ABOUT THIS TASK:
Examine the records below and count how many lines contain the string "Malignant". Give only the number.

───── SOURCE MATERIAL

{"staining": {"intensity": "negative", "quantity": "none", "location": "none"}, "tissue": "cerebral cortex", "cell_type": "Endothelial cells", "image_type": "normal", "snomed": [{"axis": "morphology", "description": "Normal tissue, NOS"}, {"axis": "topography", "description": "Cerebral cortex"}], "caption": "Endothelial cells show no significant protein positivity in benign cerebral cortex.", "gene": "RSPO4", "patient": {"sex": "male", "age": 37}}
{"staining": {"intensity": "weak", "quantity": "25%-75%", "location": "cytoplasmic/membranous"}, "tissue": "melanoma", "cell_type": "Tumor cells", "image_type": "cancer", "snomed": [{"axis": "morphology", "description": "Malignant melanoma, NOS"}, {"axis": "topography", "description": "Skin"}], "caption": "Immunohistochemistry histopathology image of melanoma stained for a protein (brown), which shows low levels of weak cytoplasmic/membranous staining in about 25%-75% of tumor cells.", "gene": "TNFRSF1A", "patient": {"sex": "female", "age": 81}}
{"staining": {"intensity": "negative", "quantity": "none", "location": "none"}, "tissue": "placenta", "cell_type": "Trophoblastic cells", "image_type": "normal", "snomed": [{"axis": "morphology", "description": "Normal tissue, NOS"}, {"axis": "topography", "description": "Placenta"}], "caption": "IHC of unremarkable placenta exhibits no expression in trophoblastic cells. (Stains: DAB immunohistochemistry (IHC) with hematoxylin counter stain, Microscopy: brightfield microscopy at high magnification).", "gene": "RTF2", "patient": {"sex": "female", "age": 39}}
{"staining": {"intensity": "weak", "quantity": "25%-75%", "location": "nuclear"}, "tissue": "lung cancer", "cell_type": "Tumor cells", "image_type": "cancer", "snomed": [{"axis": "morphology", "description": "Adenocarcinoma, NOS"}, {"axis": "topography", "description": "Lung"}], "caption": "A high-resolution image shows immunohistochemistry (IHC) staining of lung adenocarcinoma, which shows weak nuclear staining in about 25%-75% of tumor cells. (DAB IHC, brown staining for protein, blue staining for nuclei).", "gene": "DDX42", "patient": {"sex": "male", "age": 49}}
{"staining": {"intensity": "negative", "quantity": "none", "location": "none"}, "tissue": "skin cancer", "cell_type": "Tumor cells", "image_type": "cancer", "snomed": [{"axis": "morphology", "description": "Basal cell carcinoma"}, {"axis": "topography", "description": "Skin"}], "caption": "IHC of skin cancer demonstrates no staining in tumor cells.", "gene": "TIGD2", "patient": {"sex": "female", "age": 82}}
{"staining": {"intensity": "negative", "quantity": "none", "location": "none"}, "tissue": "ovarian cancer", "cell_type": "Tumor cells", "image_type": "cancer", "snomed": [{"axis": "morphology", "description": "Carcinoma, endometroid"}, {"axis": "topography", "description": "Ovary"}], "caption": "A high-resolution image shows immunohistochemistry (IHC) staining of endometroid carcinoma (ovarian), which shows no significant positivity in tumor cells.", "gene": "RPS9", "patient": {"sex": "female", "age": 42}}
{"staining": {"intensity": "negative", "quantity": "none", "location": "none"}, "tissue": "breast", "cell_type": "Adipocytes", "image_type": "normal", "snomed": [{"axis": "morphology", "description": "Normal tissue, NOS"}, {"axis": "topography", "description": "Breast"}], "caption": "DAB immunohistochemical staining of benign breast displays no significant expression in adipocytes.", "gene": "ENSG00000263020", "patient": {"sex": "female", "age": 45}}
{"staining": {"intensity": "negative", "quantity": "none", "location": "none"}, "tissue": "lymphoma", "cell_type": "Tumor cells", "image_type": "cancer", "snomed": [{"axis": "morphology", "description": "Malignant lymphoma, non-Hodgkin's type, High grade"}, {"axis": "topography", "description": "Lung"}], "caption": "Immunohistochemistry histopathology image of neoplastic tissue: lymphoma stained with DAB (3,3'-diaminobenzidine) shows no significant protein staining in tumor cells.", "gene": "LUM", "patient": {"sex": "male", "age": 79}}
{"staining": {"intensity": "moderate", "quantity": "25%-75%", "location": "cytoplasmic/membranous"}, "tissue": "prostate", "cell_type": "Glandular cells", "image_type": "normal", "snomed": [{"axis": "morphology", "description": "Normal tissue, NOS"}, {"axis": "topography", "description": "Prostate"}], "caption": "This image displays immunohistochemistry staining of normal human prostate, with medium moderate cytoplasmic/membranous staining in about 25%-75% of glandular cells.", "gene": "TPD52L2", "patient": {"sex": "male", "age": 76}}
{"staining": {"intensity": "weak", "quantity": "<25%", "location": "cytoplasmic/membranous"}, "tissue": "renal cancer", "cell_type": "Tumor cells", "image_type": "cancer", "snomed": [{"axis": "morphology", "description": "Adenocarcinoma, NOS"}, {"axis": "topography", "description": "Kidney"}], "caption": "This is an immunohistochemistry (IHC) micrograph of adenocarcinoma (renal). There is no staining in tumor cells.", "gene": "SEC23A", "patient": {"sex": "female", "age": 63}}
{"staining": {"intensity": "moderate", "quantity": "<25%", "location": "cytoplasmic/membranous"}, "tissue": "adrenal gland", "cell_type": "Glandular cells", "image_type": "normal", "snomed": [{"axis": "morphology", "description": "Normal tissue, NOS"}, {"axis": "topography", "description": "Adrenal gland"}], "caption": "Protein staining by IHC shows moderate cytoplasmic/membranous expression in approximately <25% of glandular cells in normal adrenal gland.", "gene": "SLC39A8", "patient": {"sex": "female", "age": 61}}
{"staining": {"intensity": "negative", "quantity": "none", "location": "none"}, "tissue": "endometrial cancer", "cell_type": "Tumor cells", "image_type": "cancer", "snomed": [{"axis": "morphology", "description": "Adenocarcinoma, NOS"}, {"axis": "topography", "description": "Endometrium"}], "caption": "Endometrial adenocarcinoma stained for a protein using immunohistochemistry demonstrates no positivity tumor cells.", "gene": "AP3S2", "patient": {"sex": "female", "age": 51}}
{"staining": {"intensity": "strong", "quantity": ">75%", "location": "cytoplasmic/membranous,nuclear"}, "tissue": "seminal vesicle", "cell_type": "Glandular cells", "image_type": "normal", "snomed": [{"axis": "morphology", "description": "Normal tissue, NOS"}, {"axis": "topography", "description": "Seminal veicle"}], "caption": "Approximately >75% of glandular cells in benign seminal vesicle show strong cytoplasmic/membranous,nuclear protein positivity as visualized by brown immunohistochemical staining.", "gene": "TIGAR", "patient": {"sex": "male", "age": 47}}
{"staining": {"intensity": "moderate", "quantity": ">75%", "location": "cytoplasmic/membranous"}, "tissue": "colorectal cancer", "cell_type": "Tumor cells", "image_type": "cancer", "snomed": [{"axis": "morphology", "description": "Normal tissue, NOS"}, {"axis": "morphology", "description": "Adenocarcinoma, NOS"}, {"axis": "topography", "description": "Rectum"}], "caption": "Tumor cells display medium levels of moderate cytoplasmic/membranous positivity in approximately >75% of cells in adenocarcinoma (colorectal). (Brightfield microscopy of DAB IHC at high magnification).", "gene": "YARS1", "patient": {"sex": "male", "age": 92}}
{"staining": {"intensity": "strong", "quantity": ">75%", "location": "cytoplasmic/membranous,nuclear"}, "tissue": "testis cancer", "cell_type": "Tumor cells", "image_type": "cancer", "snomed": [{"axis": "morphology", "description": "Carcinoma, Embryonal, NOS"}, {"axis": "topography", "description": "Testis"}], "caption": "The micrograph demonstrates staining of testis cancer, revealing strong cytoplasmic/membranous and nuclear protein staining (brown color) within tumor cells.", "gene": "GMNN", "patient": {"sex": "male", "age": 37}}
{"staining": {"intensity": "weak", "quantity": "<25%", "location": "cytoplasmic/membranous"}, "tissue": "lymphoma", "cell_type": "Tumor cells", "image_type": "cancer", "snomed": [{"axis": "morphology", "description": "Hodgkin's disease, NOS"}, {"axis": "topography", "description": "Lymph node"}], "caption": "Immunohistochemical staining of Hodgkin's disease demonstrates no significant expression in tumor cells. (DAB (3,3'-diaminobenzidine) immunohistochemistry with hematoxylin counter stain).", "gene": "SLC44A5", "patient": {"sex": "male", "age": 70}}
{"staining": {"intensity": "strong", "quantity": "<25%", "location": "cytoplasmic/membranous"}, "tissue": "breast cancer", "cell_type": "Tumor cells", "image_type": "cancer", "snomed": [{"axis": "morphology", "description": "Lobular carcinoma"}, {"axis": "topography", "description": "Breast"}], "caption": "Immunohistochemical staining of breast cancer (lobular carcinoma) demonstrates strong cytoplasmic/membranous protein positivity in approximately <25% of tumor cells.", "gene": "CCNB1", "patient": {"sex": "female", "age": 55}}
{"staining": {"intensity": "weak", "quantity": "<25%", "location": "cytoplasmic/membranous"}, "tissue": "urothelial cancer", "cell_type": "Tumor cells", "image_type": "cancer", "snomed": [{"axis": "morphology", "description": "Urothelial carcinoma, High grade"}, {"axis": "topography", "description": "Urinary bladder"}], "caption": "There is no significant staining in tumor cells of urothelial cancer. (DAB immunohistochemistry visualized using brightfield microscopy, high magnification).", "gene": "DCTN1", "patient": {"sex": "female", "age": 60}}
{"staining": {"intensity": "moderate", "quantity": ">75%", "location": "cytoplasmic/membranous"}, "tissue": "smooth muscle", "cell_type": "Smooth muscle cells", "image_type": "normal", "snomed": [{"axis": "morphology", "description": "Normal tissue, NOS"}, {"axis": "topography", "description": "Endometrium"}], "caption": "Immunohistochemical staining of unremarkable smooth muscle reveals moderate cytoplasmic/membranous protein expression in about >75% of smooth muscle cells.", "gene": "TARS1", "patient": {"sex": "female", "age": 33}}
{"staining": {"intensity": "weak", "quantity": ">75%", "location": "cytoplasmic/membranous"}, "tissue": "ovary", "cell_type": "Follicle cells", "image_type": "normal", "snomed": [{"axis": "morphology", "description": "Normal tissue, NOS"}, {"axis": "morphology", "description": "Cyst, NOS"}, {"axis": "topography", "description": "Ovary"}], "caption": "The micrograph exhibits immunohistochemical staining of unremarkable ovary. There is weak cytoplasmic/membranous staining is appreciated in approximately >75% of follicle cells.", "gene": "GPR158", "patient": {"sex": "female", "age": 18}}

──────────

RESULT FOR THIS EXERCISE:
2